Сергей Манолович ехидно ухмыльнулся:

– Тоже мне Тургенев-Аксаков. Записки ружейного охотника с Фонтанки… Идите к министру, он о вас уже спрашивал. Где, мол, там мой лучший сыщик?

Плеве встретил коллежского советника радушно. Он любил Лыкова за надежность. Профессионалы есть, а вот верных людей не осталось. Год назад противники Орла пытались подкупить Лыкова, да не на того напали [6] . С тех пор Вячеслав Константинович, и раньше уважавший Алексея Николаевича, стал особенно ему доверять. В итоге сыщику доставались такие поручения, о которых никому нельзя было рассказывать. Количество сильных противников множилось. «Что же со мной будет, когда Плеве убьют, – иногда думал Лыков, – ведь в порошок сотрут на радостях… Но коль попала собака в колесо – визжи, а бежи».

Министр выслушал рапорт о дознании в Берне и остался доволен:

– Очень хорошо. Хотя бы здесь нет политической подкладки, и преступник – просто сумасшедший. Так и доложу Его Величеству. У вас все?

– Все, Вячеслав Константинович.

– Тогда срочно приступайте к новому делу. Вам уже рассказали новость?

– Рассказали. Прикажете выехать в Тифлис?

– И немедля. Как намерены действовать? Дело тонкое… по понятным причинам.

– Да уж, ваше высокопревосходительство. Там, где замешаны военные, всегда тонко. Особенно если идет война.

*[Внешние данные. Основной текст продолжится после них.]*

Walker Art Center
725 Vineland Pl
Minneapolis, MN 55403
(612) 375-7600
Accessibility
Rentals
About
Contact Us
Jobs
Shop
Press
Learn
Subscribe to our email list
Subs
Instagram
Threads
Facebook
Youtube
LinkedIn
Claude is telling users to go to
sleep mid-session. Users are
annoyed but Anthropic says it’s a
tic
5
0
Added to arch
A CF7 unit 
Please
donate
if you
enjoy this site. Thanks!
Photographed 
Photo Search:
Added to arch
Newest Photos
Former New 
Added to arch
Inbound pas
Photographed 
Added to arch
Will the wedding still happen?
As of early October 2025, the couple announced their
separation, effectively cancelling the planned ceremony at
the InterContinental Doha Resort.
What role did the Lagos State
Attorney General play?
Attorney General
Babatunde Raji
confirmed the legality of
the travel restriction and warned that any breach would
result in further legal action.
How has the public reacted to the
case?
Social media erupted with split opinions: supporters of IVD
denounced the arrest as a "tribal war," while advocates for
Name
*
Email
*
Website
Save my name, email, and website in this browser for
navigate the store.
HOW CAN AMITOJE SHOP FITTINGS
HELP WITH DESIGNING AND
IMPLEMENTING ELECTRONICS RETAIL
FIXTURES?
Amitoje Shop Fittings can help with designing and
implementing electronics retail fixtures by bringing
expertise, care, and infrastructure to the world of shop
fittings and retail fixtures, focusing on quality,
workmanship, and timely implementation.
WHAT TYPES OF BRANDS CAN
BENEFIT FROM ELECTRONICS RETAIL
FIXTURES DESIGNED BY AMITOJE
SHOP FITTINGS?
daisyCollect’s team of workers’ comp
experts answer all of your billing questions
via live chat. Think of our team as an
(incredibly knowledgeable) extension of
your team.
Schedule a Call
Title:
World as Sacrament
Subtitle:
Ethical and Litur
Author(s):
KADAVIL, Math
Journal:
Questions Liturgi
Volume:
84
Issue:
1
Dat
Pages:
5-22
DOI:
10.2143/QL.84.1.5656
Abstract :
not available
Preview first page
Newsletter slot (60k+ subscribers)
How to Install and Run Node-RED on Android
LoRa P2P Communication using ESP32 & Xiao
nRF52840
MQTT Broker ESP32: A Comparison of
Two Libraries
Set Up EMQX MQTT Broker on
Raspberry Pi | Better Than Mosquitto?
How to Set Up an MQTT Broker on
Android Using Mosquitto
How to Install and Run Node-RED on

Оба помолчали, понимая предстоящие Лыкову трудности. Военный министр и так противится любым полицейским дознаниям в отношении офицеров. А тут еще кампания против японцев – необходимо было поддерживать в народе дух патриотизма. Подозрение на штабс-капитана в соучастии его в уголовном преступлении оказалось бы совсем некстати.

– Сахарова я успокою, – сказал Вячеслав Константинович. – А как быть с князьком? Он, говорят, после покушения сделался совершенным психопатом.

Сахаров был новым военным министром, сменившим уехавшего на войну Куропаткина, а князь Голицын – высшим должностным лицом в крае. Полностью его титулы звучали так: главноначальствующий гражданской частью на Кавказе, командующий войсками Кавказского военного округа, наказной атаман Кавказских казачьих войск, член Государственного совета, почетный опекун, сенатор, генерал-адъютант, числящийся по Генеральному штабу генерал от инфантерии. Григорий Сергеевич управлял краем с 1896 года и за это время успел сильно рассориться с армянами. Именно он втянул государя в процесс конфискации имущества Армянской апостольской церкви, приведший к кровопролитию.

В результате 14 октября 1903 года на князя было устроено покушение. Трое боевиков напали на коляску, в которой чета Голицыных возвращалась с утренней прогулки. Один террорист запрыгнул на ступеньку экипажа со стороны княгини и через нее нанес генералу три удара кинжалом в голову. А другие двое попытались вытащить князя из коляски с противоположной стороны. Но их сиятельства не растерялись. Жена вцепилась в парня с кинжалом и не дала ему нанести смертельный удар. А от тех, кто тащил его наружу, сам Голицын отбился тростью. Затем с козел соскочил урядник, охранявший князя, и вступил в борьбу с нападавшими. В это время кучер хлестнул лошадей, и те рванули. Боевики остались на дороге. Ранив урядника в ногу, они бросились бежать в заросший кустарником овраг, но далеко уйти не сумели. На выстрелы подоспели постовой городовой и посетители ближайшего духана. Затем явились конные стражники и казаки. Все они устремились в погоню. В итоге два террориста были убиты, а третий смертельно ранен. Они оказались армянами, что еще больше усилило ненависть Голицына к этой нации. Князь получил три раны в голову сквозь фуражку. Он легко отделался, но, по слухам, начал после этого заговариваться.

– У князя есть помощник, генерал от инфантерии Фрезе, – сообщил министр своему чиновнику особых поручений. – Вполне вменяемый. В случае, ежели беседа с Голицыным не сложится, обратитесь к нему. Я телеграфировал уже Александру Александровичу, он поможет.

– Разрешите идти? – встал Лыков.

– Нет. Еще одно, но не для огласки. Посмотрите там общую обстановку.